Leo Perutz no escribió en su vida ningún texto autobiográfico, y su insistencia estricta en la autonomía del arte no le permitió nunca incluir elementos autobiográficos en sus textos literarios. No obstante, cabe suponer que los temas de la transitorie-dad y de la falta de patria guardan una cierta relación con la época y las condiciones en que fue creada la novela. Ya en la Viena de la segunda mitad de 1937, había comenzado Perutz a documentarse de manera intensiva antes de ponerse a escribir El Judas de Leonardo; tras la entrada de las tropas alemanas en Austria y durante el exilio en Palestina suspendió temporalmente sus trabajos sobre la novela. En Tel Aviv se ocupó intensamente de problemas matemáticos y se dedicó a otros propósitos literarios antes de abordar de nuevo El Judas de Leonardo en 1941. Entre 1941 y 1947 escribió paralelamente en las novelas Nachts unter der steinernen Brücke y el Judas que volvió a abandonar entre 1947 y 1951 para terminar primero la novela de Praga. Desde 1951 hasta siete semanas antes de su muerte, el 25 de agosto de 1957, Perutz se dedicó exclusivamente al Judas de Leonardo. Tal vez la «calma artística» que se había instalado en su trabajo literario en la última fase de su vida estaba motivada por el exilio de Perutz. En 1942 escribía a un amigo:
Trabajo, ciertamente, ¿pero para quién y para cuándo? El mundo escuchará y leerá después de la guerra cosas muy distintas de las que elaboro aquí tan arduamente detrás de un alambre de espino intelectual y que sin ninguna vivencia y sin ningún acontecimiento notable invento y redacto en un alemán pulcro.
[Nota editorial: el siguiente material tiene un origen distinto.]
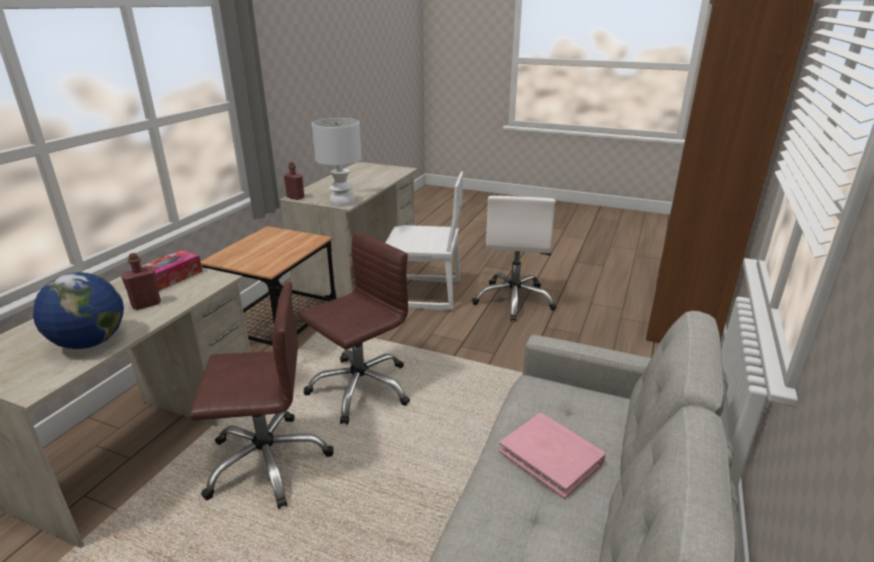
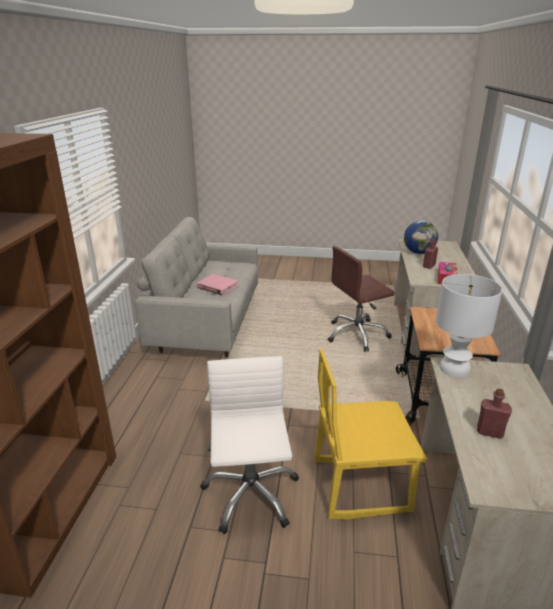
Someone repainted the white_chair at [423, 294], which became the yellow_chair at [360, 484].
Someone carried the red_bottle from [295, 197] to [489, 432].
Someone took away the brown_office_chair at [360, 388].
Con nadie puedo hablar una palabra sobre problemas de trabajo o sobre ideas.
El Judas de Leonardo es una novela histórica que presenta a través del ejemplo del Milán de Ludovico Sforza la grandeza y fransitoriedad de aquella cultura europea a la que estuvo ligado Perutz toda su vida y de la que nunca se vio separado tan dolorosamente como durante su exilio en Palestina.